The child didn’t know his weak heart could give out if he ever dared take the steps down by Angels Flight, only that his mother had begged him not to exert himself. And so the child waited, crawling along Olive Street to peep out over the Third Street hill to the teeming town below. His little knees grew raw beneath his shabby trousers, and each night mama put a little more money in her purse, including the penny she saved by walking up the steps, to eventually replace Leonard’s costume.
And then, the unthinkable: Mabel’s boss told her that her own uniform was unsuitable and must be replaced. Of course she could sew the uniform herself, but the cost of the fabric would exhaust Leonard’s clothing fund.

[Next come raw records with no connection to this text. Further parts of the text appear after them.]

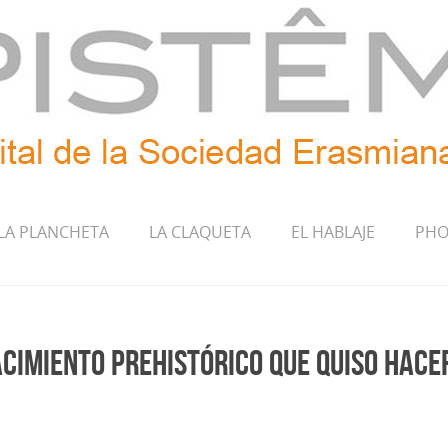
LA PLANCHETA
LA CLAQUETA
EL HABLAJE
PHO
acimiento prehistórico que quiso hace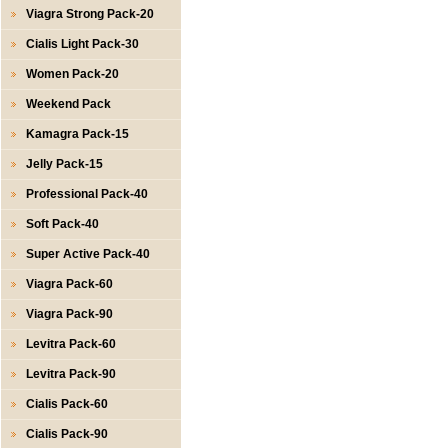
Viagra Strong Pack-20
Cialis Light Pack-30
Women Pack-20
Weekend Pack
Kamagra Pack-15
Jelly Pack-15
Professional Pack-40
Soft Pack-40
Super Active Pack-40
Viagra Pack-60
Viagra Pack-90
Levitra Pack-60
Levitra Pack-90
Cialis Pack-60
Cialis Pack-90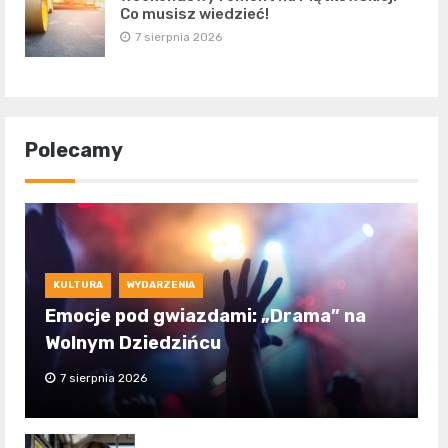
Co musisz wiedzieć!
7 sierpnia 2026
Polecamy
KULTURA
WYDARZENIA
Emocje pod gwiazdami: „Drama” na
Wolnym Dziedzińcu
7 sierpnia 2026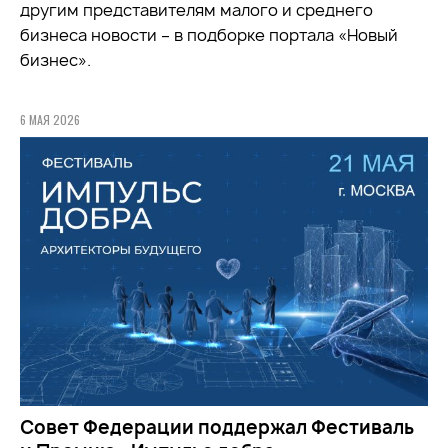
другим представителям малого и среднего
бизнеса новости – в подборке портала «Новый
бизнес».
6 МАЯ 2026
Совет Федерации поддержал Фестиваль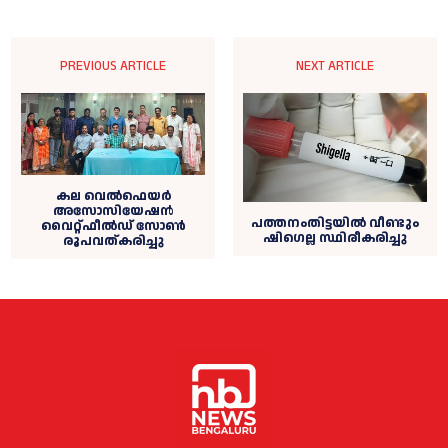
PREVIOUS ARTICLE
NEXT ARTICLE
കല വെൽഫെയർ
അസോസിയേഷൻ
പത്തനംതിട്ടയില്‍ വീണ്ടും
വൈറ്റ്ഫീല്‍ഡ് സോൺ
ഷിഗെല്ല സ്ഥിരീകരിച്ചു
രൂപവത്കരിച്ചു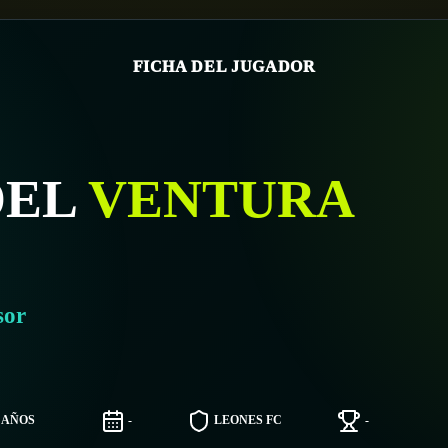
FICHA DEL JUGADOR
OEL
VENTURA
sor
6 AÑOS
-
LEONES FC
-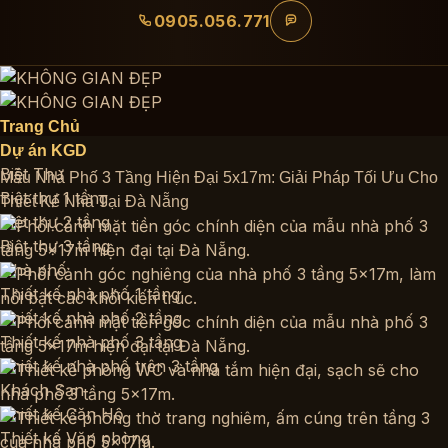
Bỏ
0905.056.771
qua
nội
dung
Trang Chủ
Dự án KGD
Biệt Thự
Mẫu Nhà Phố 3 Tầng Hiện Đại 5x17m: Giải Pháp Tối Ưu Cho
Biệt thự 1 tầng
Thiết Kế Nhà Tại Đà Nẵng
Biệt thự 2 tầng
Biệt thự 3 tầng
Nhà phố
Thiết kế nhà phố 1 tầng
Thiết kế nhà phố 2 tầng
Thiết kế nhà phố 3 tầng
Thiết kế nhà phố trên 3 tầng
Khách Sạn
Thiết kế Căn Hộ
Thiết kế Văn phòng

And so Mabel did what mothers have always done when the bills exceeded the cash on hand: she went into a department store, milled around cagily, and snatched up the yardage needed to craft her new attire.
But Mabel was no criminal, and her furtive movements attracted the attention of a Nick Harris detective, who delivered the lady to the police department. There, Mabel spilled her sorrows, and the cops and independent detectives all gathered around to marvel at the pretty lady who would rather steal than whore herself–for in her place, any one of them would have taken that easier road. Then they arranged to have the charges dropped, then passed the hat and rewarded their little criminal with $15, a sum sufficient to buy a new uniform.
And then Mabel went back to her little son, and their grim life on Bunker Hill.